> [Required work]: Put the lines below, from the line with "List the series" to the line with "Total Cost, Cost Per, Quantity", into a Markdown table with the columns Row and Line. Number each row and skip blank lines.

> [Extracted records]:
^^^^

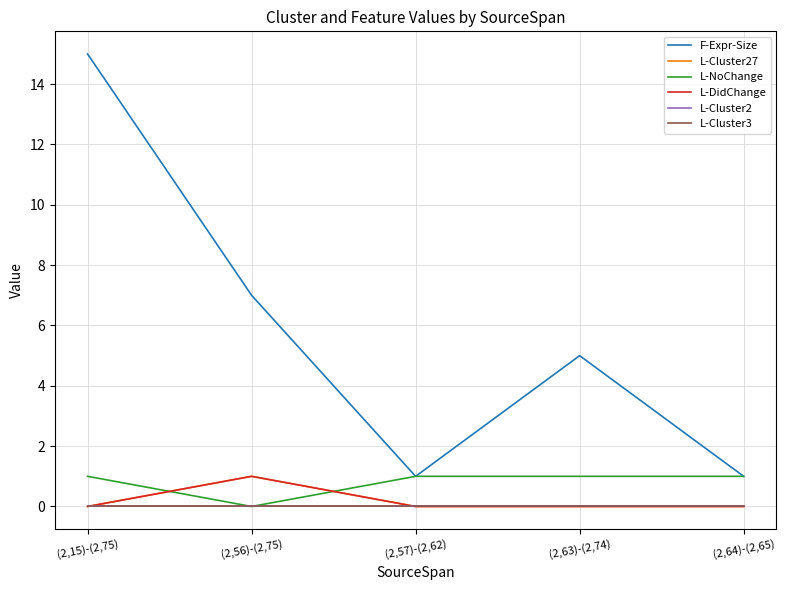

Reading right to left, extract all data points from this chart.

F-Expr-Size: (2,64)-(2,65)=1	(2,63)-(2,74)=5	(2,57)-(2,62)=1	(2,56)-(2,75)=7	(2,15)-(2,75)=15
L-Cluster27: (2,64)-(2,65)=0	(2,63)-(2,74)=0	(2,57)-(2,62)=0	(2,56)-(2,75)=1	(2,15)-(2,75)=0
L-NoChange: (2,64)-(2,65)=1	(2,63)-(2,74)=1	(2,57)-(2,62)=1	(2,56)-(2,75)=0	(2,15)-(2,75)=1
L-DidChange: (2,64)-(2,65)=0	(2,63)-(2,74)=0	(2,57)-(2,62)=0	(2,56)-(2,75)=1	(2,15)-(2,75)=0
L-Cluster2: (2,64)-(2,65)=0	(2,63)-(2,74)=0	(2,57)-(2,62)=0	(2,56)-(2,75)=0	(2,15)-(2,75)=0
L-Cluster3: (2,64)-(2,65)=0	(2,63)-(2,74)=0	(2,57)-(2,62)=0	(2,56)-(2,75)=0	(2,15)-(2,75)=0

^^^^

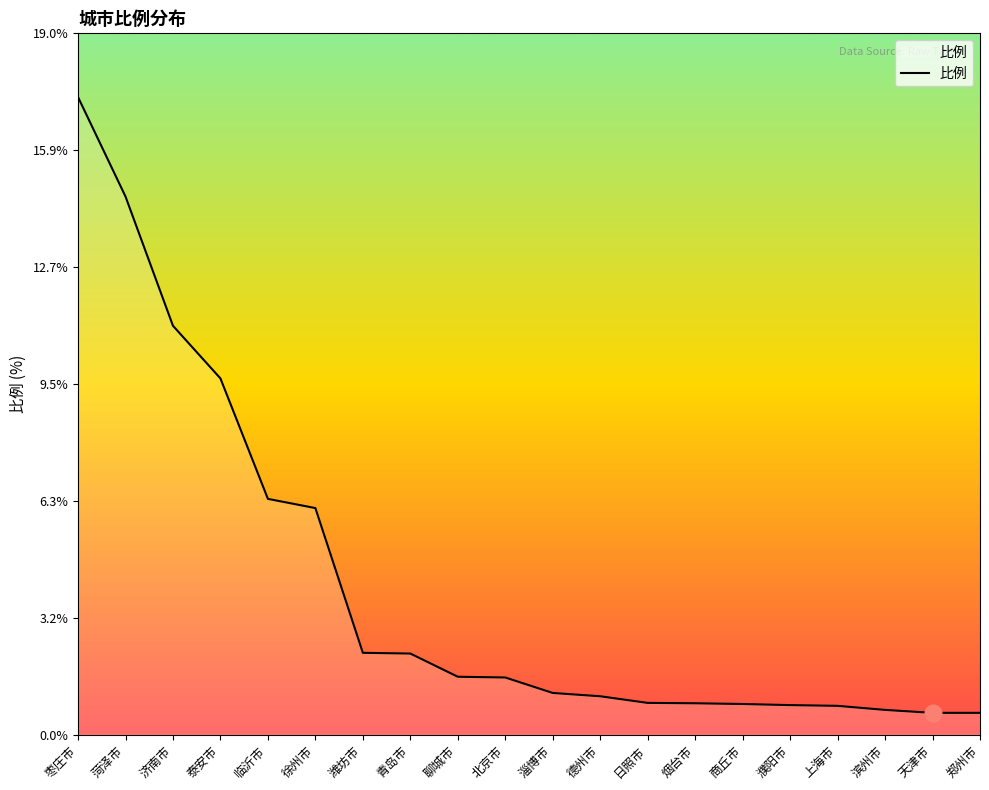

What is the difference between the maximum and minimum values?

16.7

^^^^

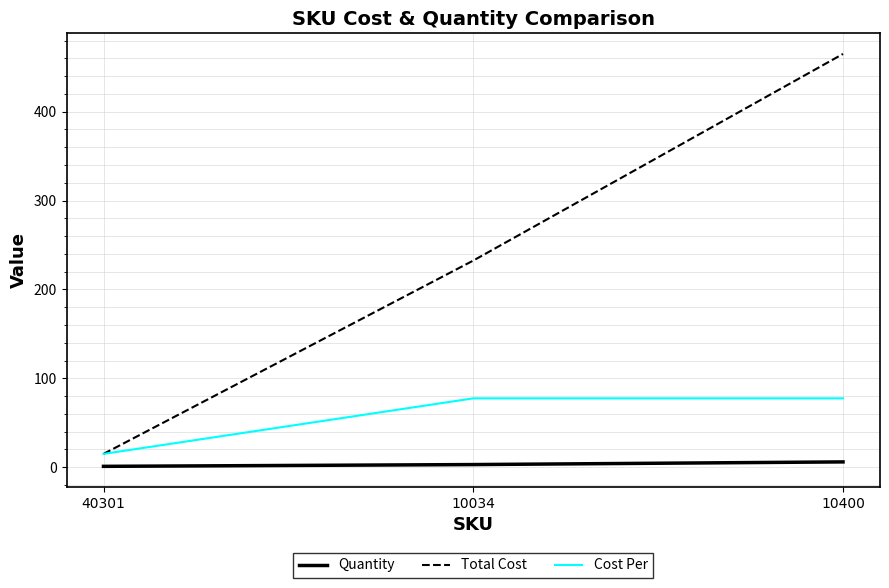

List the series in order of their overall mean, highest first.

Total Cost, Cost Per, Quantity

^^^^

> [Task output]:
| Row | Line |
|---|---|
| 1 | List the series in order of their overall mean, highest first. |
| 2 | Total Cost, Cost Per, Quantity |